__What you have to do__
Format the lines starting at the one containing "BlackHat Asia 2018)." and ending at the one containing "based on ARM TrustZone." as a numbered list, leaving out blank lines.
* * * * * * * * *
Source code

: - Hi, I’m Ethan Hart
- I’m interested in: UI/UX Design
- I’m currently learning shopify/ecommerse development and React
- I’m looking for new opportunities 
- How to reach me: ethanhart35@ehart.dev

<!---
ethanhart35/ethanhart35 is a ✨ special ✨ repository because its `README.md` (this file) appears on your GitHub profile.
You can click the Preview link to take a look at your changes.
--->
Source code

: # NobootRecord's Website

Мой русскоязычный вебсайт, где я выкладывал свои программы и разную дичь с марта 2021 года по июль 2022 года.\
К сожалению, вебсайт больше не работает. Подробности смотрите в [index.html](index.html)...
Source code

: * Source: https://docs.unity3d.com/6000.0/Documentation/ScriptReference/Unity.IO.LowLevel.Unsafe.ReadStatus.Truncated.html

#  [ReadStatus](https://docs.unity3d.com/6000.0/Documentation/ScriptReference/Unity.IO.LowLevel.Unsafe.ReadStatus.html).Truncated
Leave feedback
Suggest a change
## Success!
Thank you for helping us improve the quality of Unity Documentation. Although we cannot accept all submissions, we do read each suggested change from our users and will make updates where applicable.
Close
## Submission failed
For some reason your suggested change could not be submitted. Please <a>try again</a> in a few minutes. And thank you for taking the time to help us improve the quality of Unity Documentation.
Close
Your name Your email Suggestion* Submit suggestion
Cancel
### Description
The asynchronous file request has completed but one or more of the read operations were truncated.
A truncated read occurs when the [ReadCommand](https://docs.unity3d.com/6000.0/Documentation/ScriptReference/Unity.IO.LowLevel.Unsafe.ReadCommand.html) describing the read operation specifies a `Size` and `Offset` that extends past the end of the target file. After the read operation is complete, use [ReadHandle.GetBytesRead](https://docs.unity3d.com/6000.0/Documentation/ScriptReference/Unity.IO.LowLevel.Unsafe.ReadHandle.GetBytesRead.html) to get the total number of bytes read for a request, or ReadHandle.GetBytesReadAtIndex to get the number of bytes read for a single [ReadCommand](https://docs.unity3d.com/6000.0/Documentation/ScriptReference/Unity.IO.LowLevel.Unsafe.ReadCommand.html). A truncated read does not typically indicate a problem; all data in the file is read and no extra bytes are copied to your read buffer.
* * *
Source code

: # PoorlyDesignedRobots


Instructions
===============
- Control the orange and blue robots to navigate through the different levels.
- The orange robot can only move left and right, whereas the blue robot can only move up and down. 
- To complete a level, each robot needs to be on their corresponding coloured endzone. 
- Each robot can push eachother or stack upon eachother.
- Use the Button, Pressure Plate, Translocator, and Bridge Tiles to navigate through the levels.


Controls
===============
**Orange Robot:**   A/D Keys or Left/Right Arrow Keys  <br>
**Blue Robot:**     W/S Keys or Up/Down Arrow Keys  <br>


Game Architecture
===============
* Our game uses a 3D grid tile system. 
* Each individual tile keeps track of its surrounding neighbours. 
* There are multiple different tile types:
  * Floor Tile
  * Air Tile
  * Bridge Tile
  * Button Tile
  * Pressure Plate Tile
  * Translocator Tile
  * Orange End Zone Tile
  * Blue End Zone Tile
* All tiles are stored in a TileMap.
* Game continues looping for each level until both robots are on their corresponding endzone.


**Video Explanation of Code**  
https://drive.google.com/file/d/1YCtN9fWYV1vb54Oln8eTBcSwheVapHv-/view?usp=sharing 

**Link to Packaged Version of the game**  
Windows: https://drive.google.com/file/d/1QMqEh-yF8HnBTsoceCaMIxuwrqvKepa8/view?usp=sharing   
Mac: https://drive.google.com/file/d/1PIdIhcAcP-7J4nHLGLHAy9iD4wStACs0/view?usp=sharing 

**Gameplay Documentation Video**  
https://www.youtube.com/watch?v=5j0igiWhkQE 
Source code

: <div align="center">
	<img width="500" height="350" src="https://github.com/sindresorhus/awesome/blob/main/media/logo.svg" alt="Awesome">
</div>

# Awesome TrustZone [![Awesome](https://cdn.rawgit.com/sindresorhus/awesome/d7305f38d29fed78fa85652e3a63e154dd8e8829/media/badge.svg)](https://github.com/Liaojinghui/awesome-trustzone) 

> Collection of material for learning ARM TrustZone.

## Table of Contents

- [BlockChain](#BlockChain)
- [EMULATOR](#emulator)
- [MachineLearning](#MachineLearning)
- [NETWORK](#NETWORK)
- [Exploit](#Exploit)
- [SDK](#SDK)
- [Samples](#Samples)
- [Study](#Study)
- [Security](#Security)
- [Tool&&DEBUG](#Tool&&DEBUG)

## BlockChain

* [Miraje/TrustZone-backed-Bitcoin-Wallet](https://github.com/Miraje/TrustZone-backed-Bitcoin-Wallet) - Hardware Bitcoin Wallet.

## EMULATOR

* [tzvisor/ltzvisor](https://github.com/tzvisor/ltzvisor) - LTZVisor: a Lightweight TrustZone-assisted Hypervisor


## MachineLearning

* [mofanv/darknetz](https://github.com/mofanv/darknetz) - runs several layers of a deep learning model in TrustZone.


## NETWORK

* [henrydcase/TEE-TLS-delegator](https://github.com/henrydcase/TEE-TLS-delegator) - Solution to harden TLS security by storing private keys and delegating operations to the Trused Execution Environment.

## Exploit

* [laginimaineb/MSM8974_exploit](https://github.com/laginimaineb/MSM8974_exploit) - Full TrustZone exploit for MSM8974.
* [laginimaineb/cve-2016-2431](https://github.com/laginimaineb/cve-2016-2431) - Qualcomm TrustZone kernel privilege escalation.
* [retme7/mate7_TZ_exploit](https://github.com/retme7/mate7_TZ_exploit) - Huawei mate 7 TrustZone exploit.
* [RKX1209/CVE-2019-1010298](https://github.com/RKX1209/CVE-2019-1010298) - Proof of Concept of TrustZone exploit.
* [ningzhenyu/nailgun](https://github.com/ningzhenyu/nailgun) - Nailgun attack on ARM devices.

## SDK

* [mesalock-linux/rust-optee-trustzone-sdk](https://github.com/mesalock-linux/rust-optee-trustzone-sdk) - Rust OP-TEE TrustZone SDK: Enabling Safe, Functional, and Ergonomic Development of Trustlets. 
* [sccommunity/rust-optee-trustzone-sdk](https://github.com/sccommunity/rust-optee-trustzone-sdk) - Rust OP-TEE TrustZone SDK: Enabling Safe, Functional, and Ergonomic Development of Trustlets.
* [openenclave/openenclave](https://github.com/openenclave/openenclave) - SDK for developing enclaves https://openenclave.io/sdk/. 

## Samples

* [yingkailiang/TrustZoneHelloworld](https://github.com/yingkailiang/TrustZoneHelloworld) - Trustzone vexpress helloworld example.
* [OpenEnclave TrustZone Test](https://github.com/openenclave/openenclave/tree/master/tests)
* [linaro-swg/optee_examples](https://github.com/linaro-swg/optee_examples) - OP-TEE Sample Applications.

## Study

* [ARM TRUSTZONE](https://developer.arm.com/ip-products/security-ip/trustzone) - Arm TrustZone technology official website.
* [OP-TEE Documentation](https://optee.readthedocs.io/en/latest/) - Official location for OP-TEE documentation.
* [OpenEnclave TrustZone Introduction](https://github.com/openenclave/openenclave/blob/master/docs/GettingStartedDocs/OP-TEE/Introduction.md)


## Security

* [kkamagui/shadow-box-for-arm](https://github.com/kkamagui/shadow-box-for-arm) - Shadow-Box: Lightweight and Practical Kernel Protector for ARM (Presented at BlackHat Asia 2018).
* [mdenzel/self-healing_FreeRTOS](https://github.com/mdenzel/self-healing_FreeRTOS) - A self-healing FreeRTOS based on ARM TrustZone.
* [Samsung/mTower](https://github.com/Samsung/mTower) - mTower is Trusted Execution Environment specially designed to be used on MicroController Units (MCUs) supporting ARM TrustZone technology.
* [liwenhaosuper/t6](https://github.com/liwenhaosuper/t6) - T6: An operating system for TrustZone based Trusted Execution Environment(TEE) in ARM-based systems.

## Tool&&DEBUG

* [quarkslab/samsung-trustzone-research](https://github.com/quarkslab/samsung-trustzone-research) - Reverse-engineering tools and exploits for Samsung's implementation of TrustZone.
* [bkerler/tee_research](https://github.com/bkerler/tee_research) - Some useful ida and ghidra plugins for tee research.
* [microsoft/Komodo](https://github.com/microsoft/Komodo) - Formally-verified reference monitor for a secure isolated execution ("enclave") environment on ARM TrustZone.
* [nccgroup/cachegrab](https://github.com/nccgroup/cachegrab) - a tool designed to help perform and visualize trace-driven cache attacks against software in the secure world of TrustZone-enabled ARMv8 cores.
* * * * * * * * *
__Reply__
1. * [kkamagui/shadow-box-for-arm](https://github.com/kkamagui/shadow-box-for-arm) - Shadow-Box: Lightweight and Practical Kernel Protector for ARM (Presented at BlackHat Asia 2018).
2. * [mdenzel/self-healing_FreeRTOS](https://github.com/mdenzel/self-healing_FreeRTOS) - A self-healing FreeRTOS based on ARM TrustZone.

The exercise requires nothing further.